TASK REQUIREMENTS: Since pictures are not wanted in the copy, output only the rest of each record exactly.
START SUPPLIED ENTRIES
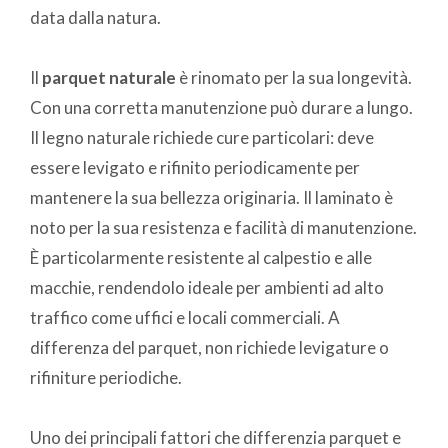
data dalla natura.
Il
parquet naturale
è rinomato per la sua longevità.
Con una corretta manutenzione può durare a lungo.
Il legno naturale richiede cure particolari: deve
essere levigato e rifinito periodicamente per
mantenere la sua bellezza originaria. Il laminato è
noto per la sua resistenza e facilità di manutenzione.
È particolarmente resistente al calpestio e alle
macchie, rendendolo ideale per ambienti ad alto
traffico come uffici e locali commerciali. A
differenza del parquet, non richiede levigature o
rifiniture periodiche.
Uno dei principali fattori che differenzia parquet e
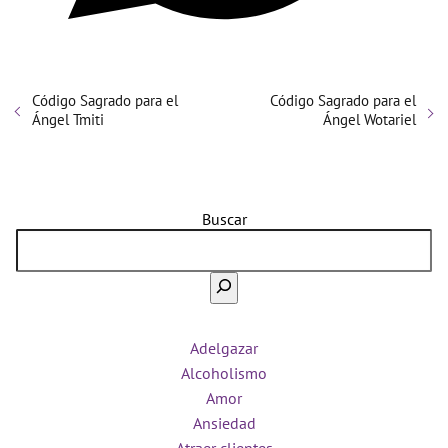
Código Sagrado para el
Código Sagrado para el
Ángel Tmiti
Ángel Wotariel
Buscar
Adelgazar
Alcoholismo
Amor
Ansiedad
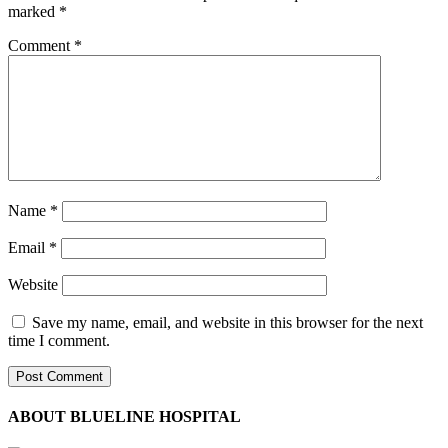
marked
*
Comment
*
Name
*
Email
*
Website
Save my name, email, and website in this browser for the next
time I comment.
ABOUT BLUELINE HOSPITAL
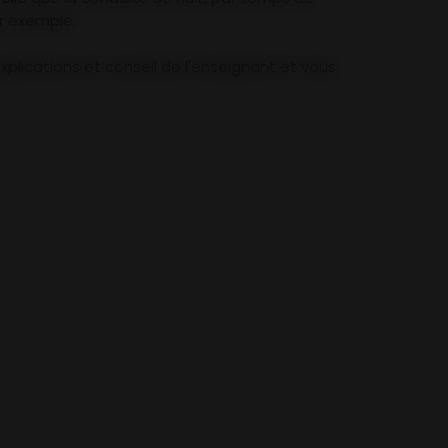
r exemple.
plications et conseil de l'enseignant et vous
END SUPPLIED ENTRIES
ANSWER AREA:
data dalla natura.
Il
parquet naturale
è rinomato per la sua longevità.
Con una corretta manutenzione può durare a lungo.
Il legno naturale richiede cure particolari: deve
essere levigato e rifinito periodicamente per
mantenere la sua bellezza originaria. Il laminato è
noto per la sua resistenza e facilità di manutenzione.
È particolarmente resistente al calpestio e alle
macchie, rendendolo ideale per ambienti ad alto
traffico come uffici e locali commerciali. A
differenza del parquet, non richiede levigature o
rifiniture periodiche.
Uno dei principali fattori che differenzia parquet e
Código Sagrado para el
Código Sagrado para el
Ángel Tmiti
Ángel Wotariel
Buscar
Adelgazar
Alcoholismo
Amor
Ansiedad
marked
*
Comment
*
Name
*
Email
*
Website
Save my name, email, and website in this browser for the next
time I comment.
ABOUT BLUELINE HOSPITAL
r exemple.
plications et conseil de l'enseignant et vous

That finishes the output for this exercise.